I am thinking of inserting a stoker stove. can anyone recommend it to me. i am told you can buy them in enamel by mulberry. is this true? is the box very small on them


----------



## Peter C

Both Stanley and Mulberry are made in China, changing the packing does not mean the stove is made in Ireland.
Enamel looks great when the stove is new, they tend to get chipped by the owner when being refuelled and then look terrible because the damage is on the front where you have to see it.
Standard cast has the advantage that if you scratch or mark it a coat of stove paint makes it look new again.
Possibly the most honest insert is the TR4, easy to fit and take out again, price is realistic, doesn't claim to be anything it's not.


----------



## selfbuilder

What insert stove would people recommend?  I am looking at the stoker and esse at the moment.


----------



## DAISEY

Just wondering if you still had your mulberry stoker?
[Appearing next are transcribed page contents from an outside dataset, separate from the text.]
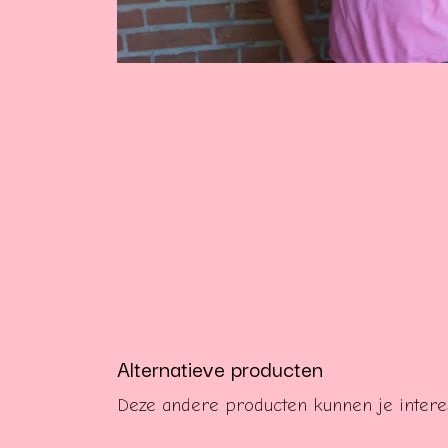
Alternatieve producten
Deze andere producten kunnen je inter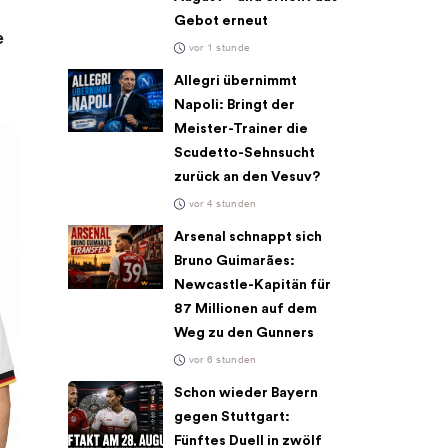
Gebot erneut
e
vor 1 stunde
Allegri übernimmt
Napoli: Bringt der
Meister-Trainer die
Scudetto-Sehnsucht
zurück an den Vesuv?
vor 4 stunden
Arsenal schnappt sich
Bruno Guimarães:
Newcastle-Kapitän für
87 Millionen auf dem
Weg zu den Gunners
vor 6 stunden
Schon wieder Bayern
gegen Stuttgart:
Fünftes Duell in zwölf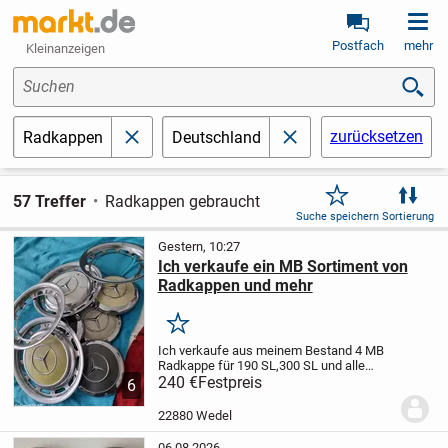
Postfach
mehr
Kleinanzeigen
Suchen
zurücksetzen
Radkappen
Deutschland
schließen
schließen
57 Treffer
Radkappen gebraucht
Suche speichern
Sortierung
Gestern, 10:27
Ich verkaufe ein MB Sortiment von
Radkappen und mehr
Merken
Ich verkaufe aus meinem Bestand 4 MB
Radkappe für 190 SL,300 SL und alle
Ponton Modelle, 2 Radkappen für 123,109
240 €
Festpreis
6
, 110 , 111, und zwei Zierringe siehe Foto,
es sind Gepflegte Ersatzteile, rück und...
22880 Wedel
06.08.2026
And hows it performing for you?


----------



## Patty C

FergalMohan said:


> (Vinegar and lots of elbow grease needed to clean though there might be an easier way I have yet to discover)
> F


I use a spray of oven cleaner on a sheet or two of kitchen paper, a quick wipe and its spick and span! try it...


----------



## about2build

anyone got any experience on the boru 600 i??? planning on putting it in to new build


----------



## Toad face

*China*

I think it's crazy how people do not obtain certain facts before making statements and causing possible damage to companies reputations. If you have no experience with a product and no factual information on a company then why comment?!  Fact is, a lot of these companies have their stove parts made in china and import to Ireland where the product us then manufactured or assembled. These companies provide Irish people with jobs here. So it would be nice for uninformed people to be informed before making these obscene comments .


----------



## ninsaga

This bloke is is doing a lot of checking into stoves + other stuff and adding to his blog spot. Definitely worth a read.


----------



## Molli

DAISEY said:


> Just wondering if you still had your mulberry stoker? And hows it performing for you?


 
 I was in a house this evening and they have one of these (firefront) and they are more then happy with it. They kept their existing back boiler and they say it heats up the rads great.


----------



## DAISEY

patty c said:


> i use a spray of oven cleaner on a sheet or two of kitchen paper, a quick wipe and its spick and span! Try it...



just use a bit of wet newspaper dipped in ashes from base and it cleans glass like new.


----------